Hendek kazılması devam ederken Ashap yine aç bir şekilde çalıştığı sırada (Sait b. Mina dan gelen bir rivayete göre ) Revaha kızı Amre (r.a.) kızını yanına çağırıp bir avuç hurmayı eteğine koydu ve bunu babana ve dayın Abdullah Bin Revaha ya götür dedi. Oda hurmayı götürürken Peygamber Efendimize rastladı kızım eteğindeki nedir diye sorunca kızda hurma olduğunu söyledi Resulullah hemen temiz bir bez istedi bez yere serildi. Hurmalar üzerine kondu ve hurmaların bir anda çoğalmaya başladığı görüldü. O zaman Peygamber efendimiz (Sallallahü Aleyhi ve Sellem) Yüksek sesle "ey hendek ahalisi hurmaya gelin" diye seslendi. Oradaki yüzlerce insan o hurmadan birer avuç alıp gittiler. Her kez tamamlandıktan sonra, Peygamber efendimiz (Sallallahü Aleyhi ve Sellem) yerdeki bir avuç hurmayı tekrar kızın eteğine koyup" hadi bunu babana götür" dedi.

Listelenen Veriler:
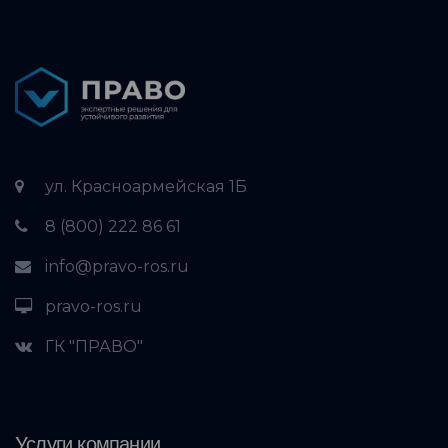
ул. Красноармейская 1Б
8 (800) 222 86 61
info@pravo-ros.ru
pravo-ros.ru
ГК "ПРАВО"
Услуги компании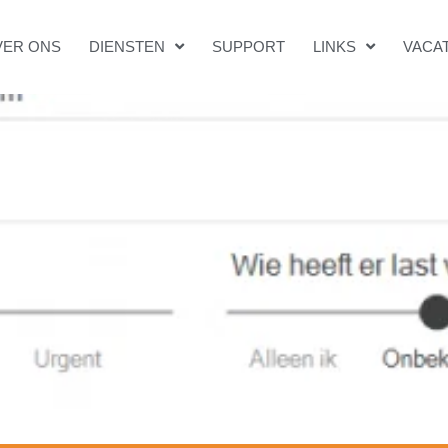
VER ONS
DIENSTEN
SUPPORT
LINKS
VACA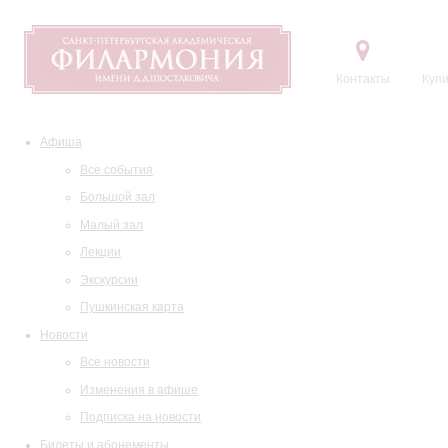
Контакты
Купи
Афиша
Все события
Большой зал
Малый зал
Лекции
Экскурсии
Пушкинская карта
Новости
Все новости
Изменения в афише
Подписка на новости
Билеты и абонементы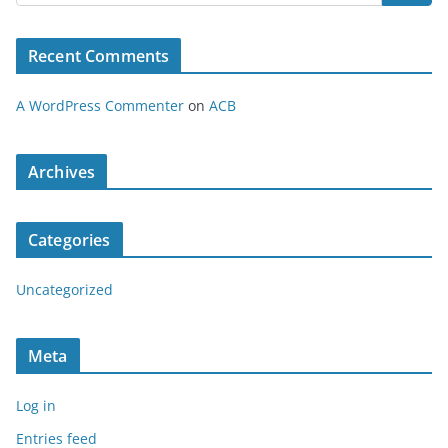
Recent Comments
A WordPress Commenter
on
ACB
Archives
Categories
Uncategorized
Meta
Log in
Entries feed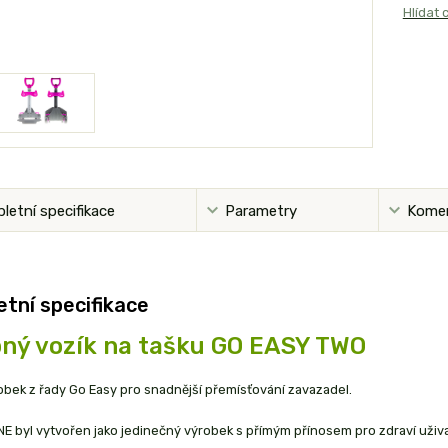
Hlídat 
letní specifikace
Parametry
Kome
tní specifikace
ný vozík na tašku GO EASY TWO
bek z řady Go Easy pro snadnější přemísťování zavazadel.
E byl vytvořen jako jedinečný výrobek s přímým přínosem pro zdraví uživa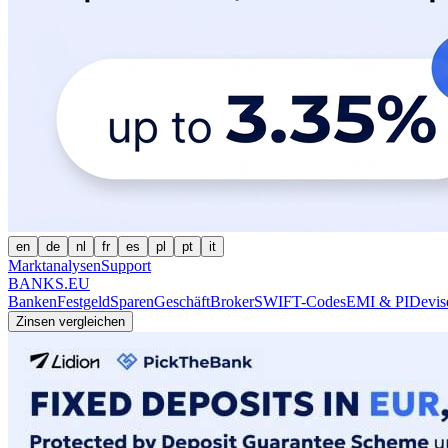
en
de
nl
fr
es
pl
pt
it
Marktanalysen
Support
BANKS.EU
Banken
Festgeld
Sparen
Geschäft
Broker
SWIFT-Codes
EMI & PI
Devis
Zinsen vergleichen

Sorular:
**1.** Aşağıdaki ifadeler hurma anlatısıyla uyuşuyor mu? Her biri için evet ya da hayır deyin ve kararı belirleyen sözleri metinden aynen alıntılayın.
(a) Amre, kızından hurmayı babasına ve dayısına götürmesini istedi.
(b) Hurmalar yere konan bir tabağın üzerine bırakıldı.
(c) Hendekte bulunan insanlar hurmadan birer avuç aldı.
**2.** Hurma anlatısını son cümlesinden sonra sürdürün.

Görev Cevapları:
**1.**
(a) Evet: "bunu babana ve dayın Abdullah Bin Revaha ya götür dedi"
(b) Hayır: "Resulullah hemen temiz bir bez istedi bez yere serildi. Hurmalar üzerine kondu"
(c) Evet: "Oradaki yüzlerce insan o hurmadan birer avuç alıp gittiler."

**2.**
Hendek savaşı sırasındaki Peygamber efendimiz(Sallallahü Aleyhi ve Sellem)'in gösterdiği mucizeler bununla da kalmadı. Müşrik orduları hendeğe kadar yaklaştılar. Günlerce hendekten geçebilmek için çeşitli hücumlar yaptılar ancak Muaffak olamadılar. Bu arada müşrikler Medinede yaşayan Beni Kureyza Yahudileriyle anlaşıp Müslümanları içerden vurmak istediler. Bunu haber alan Resulullah Gatafanlı yeni Müslüman olmuş olan Nuayn İbn. Mesud' u görevlendirip güzel bir harp hilesiyle müşriklerle Beni Kureyza Yahudilerinin arasının açılmasını sağladı. Daha sonra bir cumartesi akşamı ellerini havaya açıp Allah' ım bana yardım et diye dua etti. O gece Hz. Huzeyfeyi düşman tarafına casus olarak gönderdi. Hz. Huzeyfe şöyle anlatır: Ben karşı tarafa geçmekten korkuyor ve üşüyordum.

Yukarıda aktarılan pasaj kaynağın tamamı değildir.